WHAT IS EXPECTED:
Reproduce the records below in full and word for word, excluding pictures.

Excerpts from a dataset:
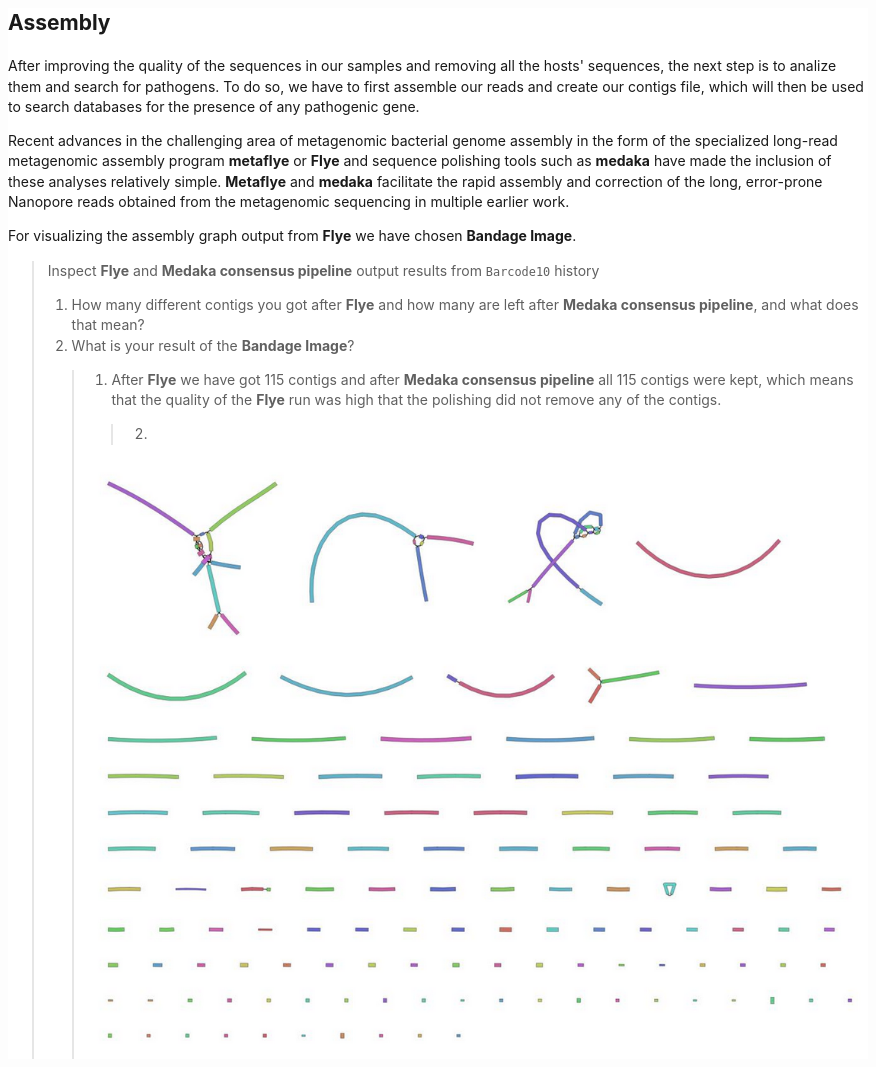 ## Assembly
After improving the quality of the sequences in our samples and removing all the hosts' sequences, the next step is to analize them and search for pathogens. To do so, we have to first assemble our reads and create our contigs file, which will then be used to search databases for the presence of any pathogenic gene.

Recent advances in the challenging area of metagenomic bacterial genome assembly in the form of the specialized long-read metagenomic assembly program **metaflye** or **Flye** and sequence polishing tools such as **medaka** have made the inclusion of these analyses relatively simple. **Metaflye** and **medaka** facilitate the rapid assembly and correction of the long, error-prone Nanopore reads obtained from the metagenomic sequencing in multiple earlier work.

For visualizing the assembly graph output from **Flye** we have chosen **Bandage Image**.

> <question-title></question-title>
>
> Inspect **Flye** and **Medaka consensus pipeline** output results from `Barcode10` history
>
> 1. How many different contigs you got after **Flye** and how many are left after **Medaka consensus pipeline**, and what does that mean?
> 2. What is your result of the **Bandage Image**?
>
> > <solution-title></solution-title>
> >
> > 1. After **Flye** we have got 115 contigs and after **Medaka consensus pipeline** all 115 contigs were kept, which means that the quality of the **Flye** run was high that the polishing did not remove any of the contigs.
> > > 2.
> >
> >    ![Bandage Image Barcode 10 Assembly Graph](./images/bandage_image_flye_graph.png)
> >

SOLUTION TO THIS PROBLEM:
 ## Assembly
After improving the quality of the sequences in our samples and removing all the hosts' sequences, the next step is to analize them and search for pathogens. To do so, we have to first assemble our reads and create our contigs file, which will then be used to search databases for the presence of any pathogenic gene.

Recent advances in the challenging area of metagenomic bacterial genome assembly in the form of the specialized long-read metagenomic assembly program **metaflye** or **Flye** and sequence polishing tools such as **medaka** have made the inclusion of these analyses relatively simple. **Metaflye** and **medaka** facilitate the rapid assembly and correction of the long, error-prone Nanopore reads obtained from the metagenomic sequencing in multiple earlier work.

For visualizing the assembly graph output from **Flye** we have chosen **Bandage Image**.

> <question-title></question-title>
>
> Inspect **Flye** and **Medaka consensus pipeline** output results from `Barcode10` history
>
> 1. How many different contigs you got after **Flye** and how many are left after **Medaka consensus pipeline**, and what does that mean?
> 2. What is your result of the **Bandage Image**?
>
> > <solution-title></solution-title>
> >
> > 1. After **Flye** we have got 115 contigs and after **Medaka consensus pipeline** all 115 contigs were kept, which means that the quality of the **Flye** run was high that the polishing did not remove any of the contigs.
> > > 2.
> >
> >    ![Bandage Image Barcode 10 Assembly Graph](./images/bandage_image_flye_graph.png)
> >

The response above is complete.